In pre-colonial times, naming, renaming and name changing were essential to the cosmology of the Congo's cultural universe. Names constituted the essence of an individual, embodying experiences, memories, thoughts and actions. With the arrival of colonial white men into their midst, the practice was reformulated to meet the new aggressive challenges. Such names were used as repositories of observation and perception and as creative, mnemonic instruments for encoding myths, metaphors and satirical reflections. In other contexts, they held ambiguous expressions of protest and informed judgments about ethics, justice and moral standards. The decoding and translation of these names is complicated by the 280 languages in the geographical region of the Congo. Quite often, names take on multidimensional forms as they cross languages, regions and temporalities.
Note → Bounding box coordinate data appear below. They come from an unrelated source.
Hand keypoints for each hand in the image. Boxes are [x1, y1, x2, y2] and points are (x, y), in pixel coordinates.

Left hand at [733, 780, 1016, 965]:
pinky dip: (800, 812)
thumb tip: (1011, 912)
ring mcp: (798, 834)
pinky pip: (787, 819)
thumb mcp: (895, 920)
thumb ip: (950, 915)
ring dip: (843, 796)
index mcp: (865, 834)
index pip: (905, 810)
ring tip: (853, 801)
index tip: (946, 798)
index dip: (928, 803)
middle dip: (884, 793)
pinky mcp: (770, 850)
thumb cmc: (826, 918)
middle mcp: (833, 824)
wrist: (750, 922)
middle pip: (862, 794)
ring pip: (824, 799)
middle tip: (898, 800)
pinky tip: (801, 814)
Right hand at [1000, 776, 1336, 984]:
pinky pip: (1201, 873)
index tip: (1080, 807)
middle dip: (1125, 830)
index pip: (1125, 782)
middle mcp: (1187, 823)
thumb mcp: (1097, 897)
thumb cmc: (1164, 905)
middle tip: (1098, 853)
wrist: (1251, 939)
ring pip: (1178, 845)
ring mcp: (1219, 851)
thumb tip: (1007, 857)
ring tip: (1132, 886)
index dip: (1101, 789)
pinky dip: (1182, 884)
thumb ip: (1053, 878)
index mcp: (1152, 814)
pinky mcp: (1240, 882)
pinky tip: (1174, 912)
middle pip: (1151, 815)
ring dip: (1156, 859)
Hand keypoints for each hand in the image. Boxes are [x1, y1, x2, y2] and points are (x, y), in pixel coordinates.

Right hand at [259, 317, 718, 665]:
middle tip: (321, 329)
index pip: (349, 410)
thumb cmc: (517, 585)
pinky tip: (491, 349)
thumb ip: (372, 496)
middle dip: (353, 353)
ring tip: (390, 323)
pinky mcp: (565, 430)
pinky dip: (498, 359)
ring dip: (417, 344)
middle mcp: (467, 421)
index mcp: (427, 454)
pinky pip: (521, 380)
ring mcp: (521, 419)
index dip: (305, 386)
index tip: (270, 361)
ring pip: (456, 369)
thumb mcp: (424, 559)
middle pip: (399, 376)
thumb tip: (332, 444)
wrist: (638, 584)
To take the most obvious example: Bula Matari, which means 'Break rocks!', was first bequeathed on the explorer and taskmaster, Henry Morton Stanley, but was later extended to all colonial officials and agents and became synonymous with state control and violence. Today, the name still conjures up memories of the brutality and evil of colonial times. The shifting meaning of Bula Matari, from being a description attached to an individual to become an expression used to describe the collective authority of colonial agents, is indicative of the changeable implications captured in these names. It is also apparent in other collective terms such as Atama-Atama (Enslavers).
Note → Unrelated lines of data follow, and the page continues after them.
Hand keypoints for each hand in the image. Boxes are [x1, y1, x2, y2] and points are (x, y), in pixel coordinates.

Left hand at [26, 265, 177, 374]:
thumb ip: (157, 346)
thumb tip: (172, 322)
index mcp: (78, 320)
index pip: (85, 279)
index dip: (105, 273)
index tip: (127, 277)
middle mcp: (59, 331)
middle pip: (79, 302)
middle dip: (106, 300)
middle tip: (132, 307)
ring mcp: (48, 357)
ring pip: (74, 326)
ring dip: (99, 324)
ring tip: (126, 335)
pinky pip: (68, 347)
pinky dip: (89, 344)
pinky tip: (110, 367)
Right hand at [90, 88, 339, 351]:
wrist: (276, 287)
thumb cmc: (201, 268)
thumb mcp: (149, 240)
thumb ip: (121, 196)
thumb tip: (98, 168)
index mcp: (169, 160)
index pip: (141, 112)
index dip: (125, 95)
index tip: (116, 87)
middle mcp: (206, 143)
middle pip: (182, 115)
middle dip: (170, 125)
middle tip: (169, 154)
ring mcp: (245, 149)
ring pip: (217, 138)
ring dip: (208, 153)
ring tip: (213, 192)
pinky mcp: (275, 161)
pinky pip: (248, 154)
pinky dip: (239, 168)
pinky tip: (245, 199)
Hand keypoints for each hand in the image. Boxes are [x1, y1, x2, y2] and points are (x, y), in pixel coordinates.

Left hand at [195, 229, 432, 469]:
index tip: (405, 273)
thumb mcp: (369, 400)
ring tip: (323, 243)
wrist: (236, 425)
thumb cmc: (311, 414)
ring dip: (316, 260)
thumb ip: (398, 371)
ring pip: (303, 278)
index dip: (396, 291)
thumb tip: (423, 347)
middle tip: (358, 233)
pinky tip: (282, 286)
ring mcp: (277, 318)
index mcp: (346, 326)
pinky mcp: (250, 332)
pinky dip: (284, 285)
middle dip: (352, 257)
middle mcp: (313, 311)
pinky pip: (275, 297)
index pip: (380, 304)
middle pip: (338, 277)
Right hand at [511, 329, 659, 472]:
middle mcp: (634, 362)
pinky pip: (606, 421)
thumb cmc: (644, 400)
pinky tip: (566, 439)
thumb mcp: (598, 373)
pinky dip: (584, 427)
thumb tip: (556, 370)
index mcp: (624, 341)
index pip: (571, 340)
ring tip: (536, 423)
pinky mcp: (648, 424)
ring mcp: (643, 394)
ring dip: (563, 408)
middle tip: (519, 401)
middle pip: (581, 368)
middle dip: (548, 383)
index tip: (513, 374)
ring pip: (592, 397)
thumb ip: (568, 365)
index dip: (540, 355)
Inevitably, many of these anthroponyms expressed the harsh realities of brutality and violence. Emin Pasha was called Eminimbi, a suffix which means 'wicked' in Bantu languages. Officials who used verbal threats instead of physical abuse were given names such as 'He who yells at people'. Those who built roads or collected taxes were bestowed with expressions conveying notions of speed and itinerancy. To the Congolese villagers, however, the colonial road was feared as an instrument of enslavement, social disruption and destabilization.
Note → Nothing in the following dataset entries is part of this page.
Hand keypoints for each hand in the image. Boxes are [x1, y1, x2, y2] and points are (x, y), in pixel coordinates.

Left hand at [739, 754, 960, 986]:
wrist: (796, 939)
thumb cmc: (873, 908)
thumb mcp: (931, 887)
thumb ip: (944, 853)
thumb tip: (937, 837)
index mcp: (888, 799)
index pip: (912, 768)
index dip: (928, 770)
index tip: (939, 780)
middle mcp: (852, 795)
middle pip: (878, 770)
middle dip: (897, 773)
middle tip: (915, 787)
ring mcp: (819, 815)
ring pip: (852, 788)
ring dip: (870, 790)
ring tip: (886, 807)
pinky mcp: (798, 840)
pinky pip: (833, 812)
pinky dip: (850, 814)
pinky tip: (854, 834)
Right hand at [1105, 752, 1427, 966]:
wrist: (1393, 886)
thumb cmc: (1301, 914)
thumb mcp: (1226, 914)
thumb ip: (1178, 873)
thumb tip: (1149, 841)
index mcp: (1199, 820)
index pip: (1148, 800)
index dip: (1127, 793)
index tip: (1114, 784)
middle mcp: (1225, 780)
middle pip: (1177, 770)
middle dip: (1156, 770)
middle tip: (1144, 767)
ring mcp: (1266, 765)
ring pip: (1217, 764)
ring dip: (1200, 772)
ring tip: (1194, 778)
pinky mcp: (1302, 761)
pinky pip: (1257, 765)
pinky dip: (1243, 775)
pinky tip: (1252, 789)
Both the extraction of latex rubber and the cash crop economy which replaced it were dependent on violence and coercion. The administration of the Congo Free State was called Ipanga Ngunda, 'He who destroys the country'. The names for local officials speak for themselves: Tumba Lombe (Home burner), Lilanga'atumbe (Garden destructor), Kitatshindja (Slaughter). Flogging was the cornerstone of local power relations. Bola-Bola (Beat-Beat), or the name used for brutal agents, Sikoti, a loanword from the French term chicotte, which means "hippopotamus-hide whip." The violators of sexual norms and predatory abusers are evident in names such as Makpatu (Chaser of Women), Ewa-Olefe (Womanizer) and "Man who behaves like a woman." Inevitably perhaps, cultural signifiers to do with masculinity, physical prowess and moral qualities are frequent.